CAPT: Category-level Articulation Estimation from a Single Point Cloud Using Transformer
Lian Fu, Ryoichi Ishikawa, Yoshihiro Sato, Takeshi Oishi
TL;DR
CAPT addresses category-level articulation estimation from a single point cloud by employing an end-to-end Transformer-based framework with a four-stage encoder and multi-branch decoders. It introduces a motion loss to recover dynamic features and a coarse-to-fine double voting scheme to robustly estimate joint parameters, achieving state-of-the-art performance on synthetic category datasets.
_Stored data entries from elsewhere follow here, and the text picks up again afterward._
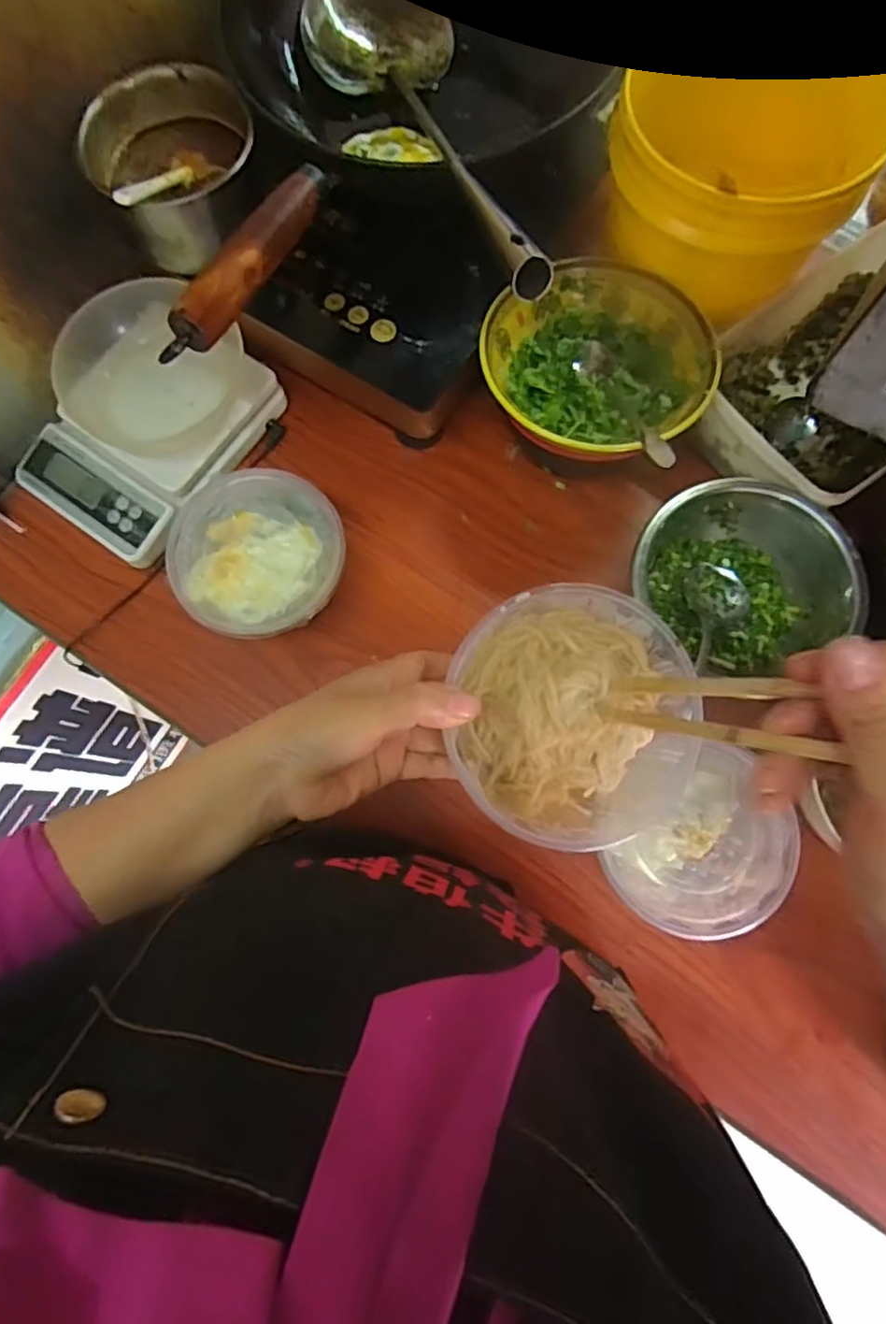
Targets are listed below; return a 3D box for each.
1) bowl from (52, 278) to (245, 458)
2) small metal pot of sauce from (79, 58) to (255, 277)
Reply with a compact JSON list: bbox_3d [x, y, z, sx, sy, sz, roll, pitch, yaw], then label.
[{"bbox_3d":[-0.261,-0.255,0.567,0.148,0.054,0.141,0,76,1],"label":"bowl"},{"bbox_3d":[-0.216,-0.408,0.517,0.123,0.067,0.117,0,76,1],"label":"small metal pot of sauce"}]

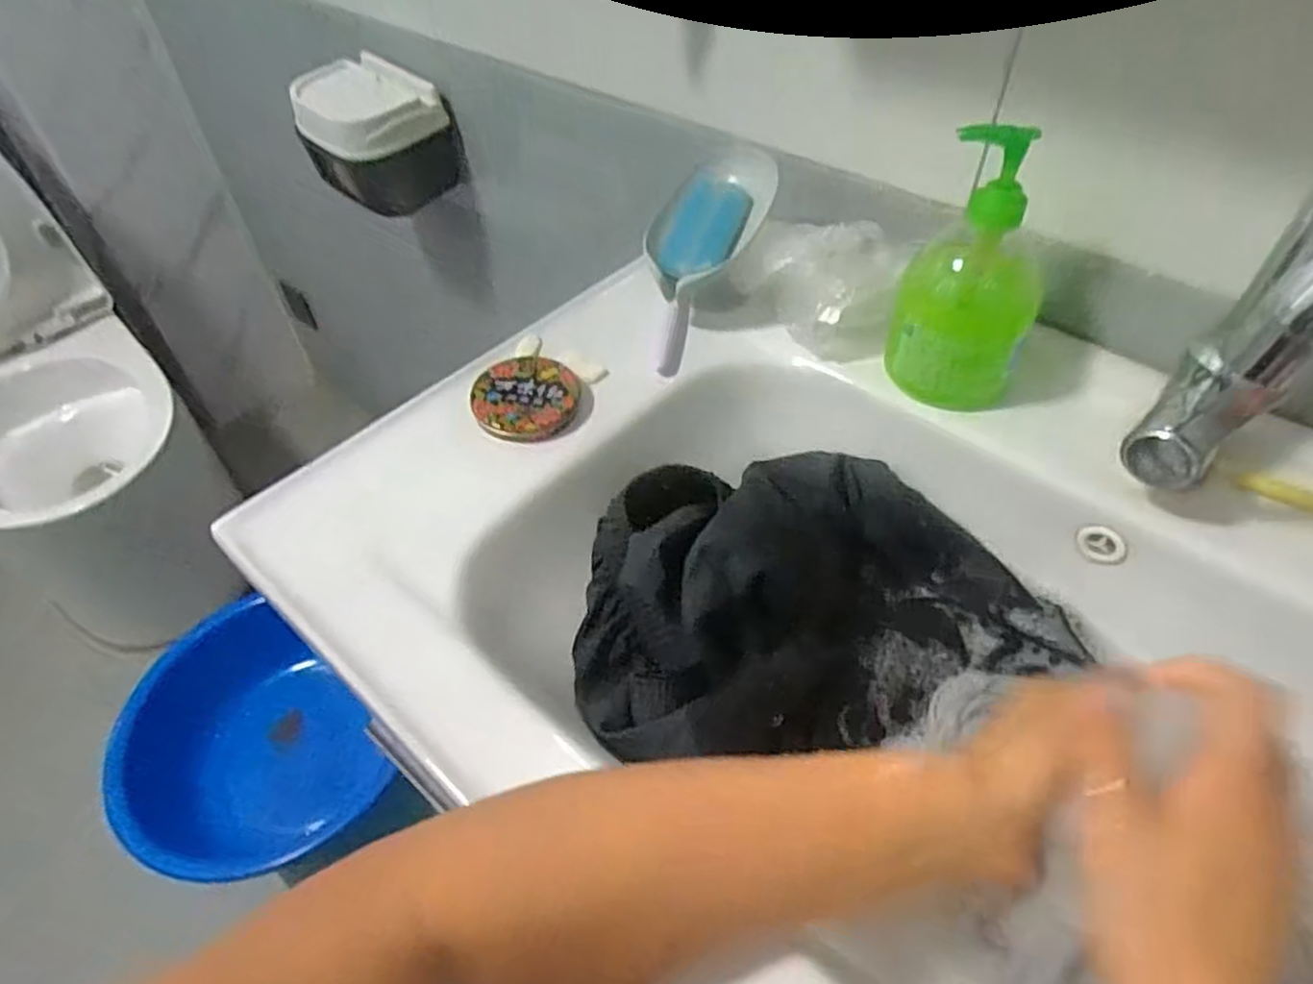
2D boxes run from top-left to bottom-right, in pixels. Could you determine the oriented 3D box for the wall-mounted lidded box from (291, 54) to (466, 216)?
[{"bbox_3d":[-0.325,-0.404,0.867,0.149,0.143,0.129,-32,54,-24],"label":"wall-mounted lidded box"}]

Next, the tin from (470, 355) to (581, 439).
[{"bbox_3d":[-0.088,-0.065,0.510,0.071,0.011,0.069,-1,48,1],"label":"tin"}]

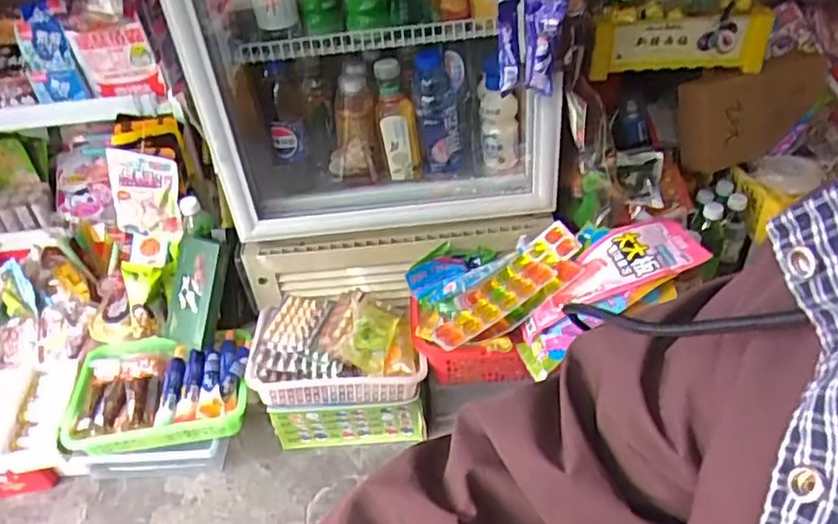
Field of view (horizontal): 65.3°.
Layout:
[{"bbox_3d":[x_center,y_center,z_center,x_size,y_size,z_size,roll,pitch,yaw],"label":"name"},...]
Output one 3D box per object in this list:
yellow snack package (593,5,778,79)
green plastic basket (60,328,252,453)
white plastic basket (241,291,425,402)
[{"bbox_3d":[0.434,-0.364,1.087,0.299,0.090,0.040,-6,32,0],"label":"yellow snack package"},{"bbox_3d":[-0.408,0.203,1.058,0.281,0.067,0.186,-8,41,-3],"label":"green plastic basket"},{"bbox_3d":[-0.135,0.132,1.055,0.259,0.069,0.186,-4,41,2],"label":"white plastic basket"}]

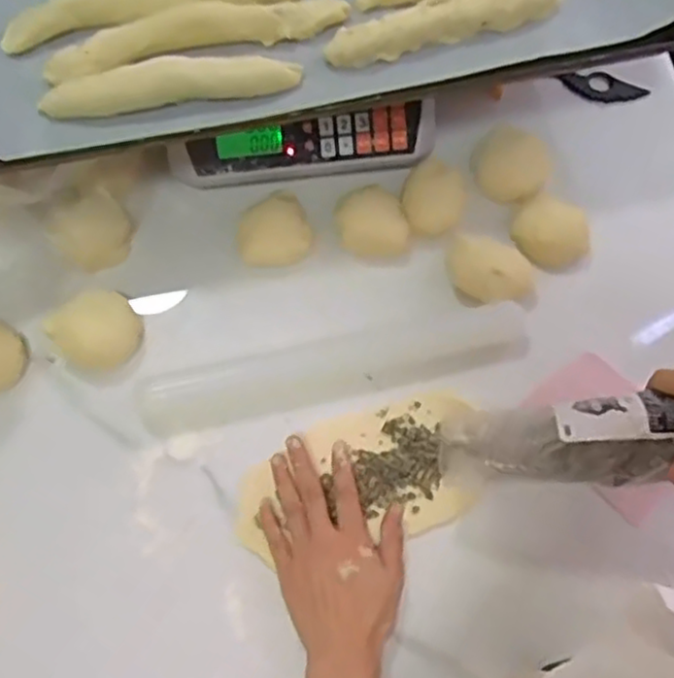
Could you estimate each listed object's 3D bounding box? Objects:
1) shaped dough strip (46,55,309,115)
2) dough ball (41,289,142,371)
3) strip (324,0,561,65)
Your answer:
[{"bbox_3d":[-0.123,-0.193,0.545,0.188,0.027,0.026,-9,71,-7],"label":"shaped dough strip"},{"bbox_3d":[-0.193,-0.008,0.580,0.065,0.029,0.064,1,70,-3],"label":"dough ball"},{"bbox_3d":[0.089,-0.255,0.575,0.198,0.027,0.031,-19,72,-10],"label":"strip"}]

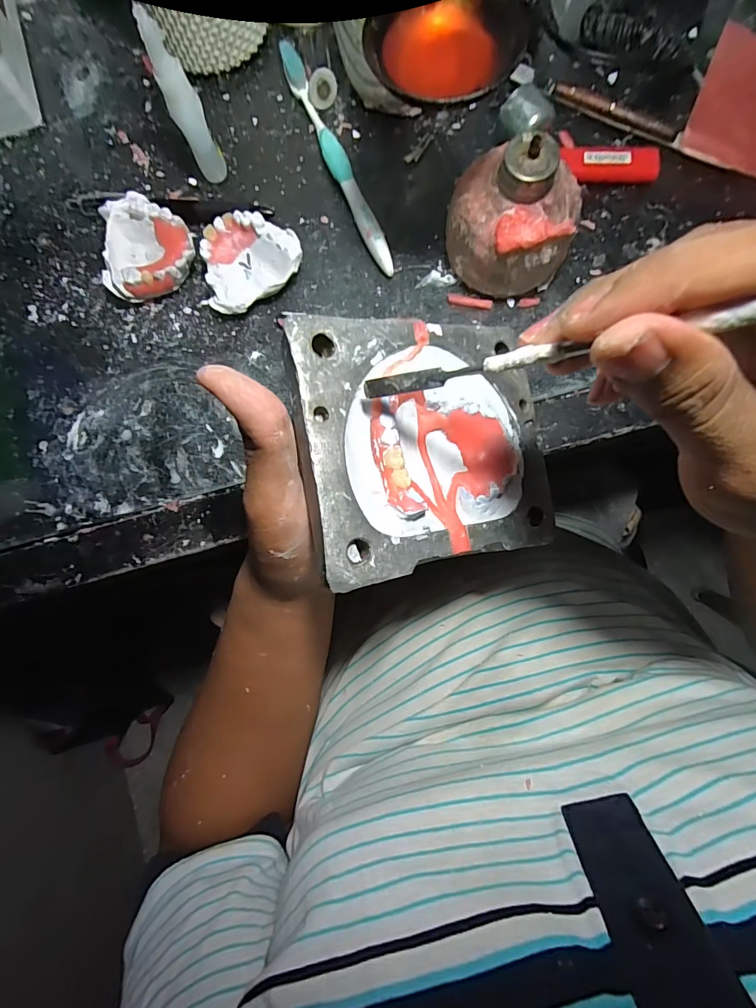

The method optimizes a composite loss that combines segmentation, direction, pivot, distance, state, and motion terms, and demonstrates strong generalization to real-world scenes in sim-to-real experiments. This work showcases the viability of Transformer architectures for articulated object analysis and control, enabling accurate, end-to-end estimation without post-optimization or multi-stage pipelines.
Abstract
The ability to estimate joint parameters is essential for various applications in robotics and computer vision. In this paper, we propose CAPT: category-level articulation estimation from a point cloud using Transformer. CAPT uses an end-to-end transformer-based architecture for joint parameter and state estimation of articulated objects from a single point cloud. The proposed CAPT methods accurately estimate joint parameters and states for various articulated objects with high precision and robustness. The paper also introduces a motion loss approach, which improves articulation estimation performance by emphasizing the dynamic features of articulated objects. Additionally, the paper presents a double voting strategy to provide the framework with coarse-to-fine parameter estimation. Experimental results on several category datasets demonstrate that our methods outperform existing alternatives for articulation estimation. Our research provides a promising solution for applying Transformer-based architectures in articulated object analysis.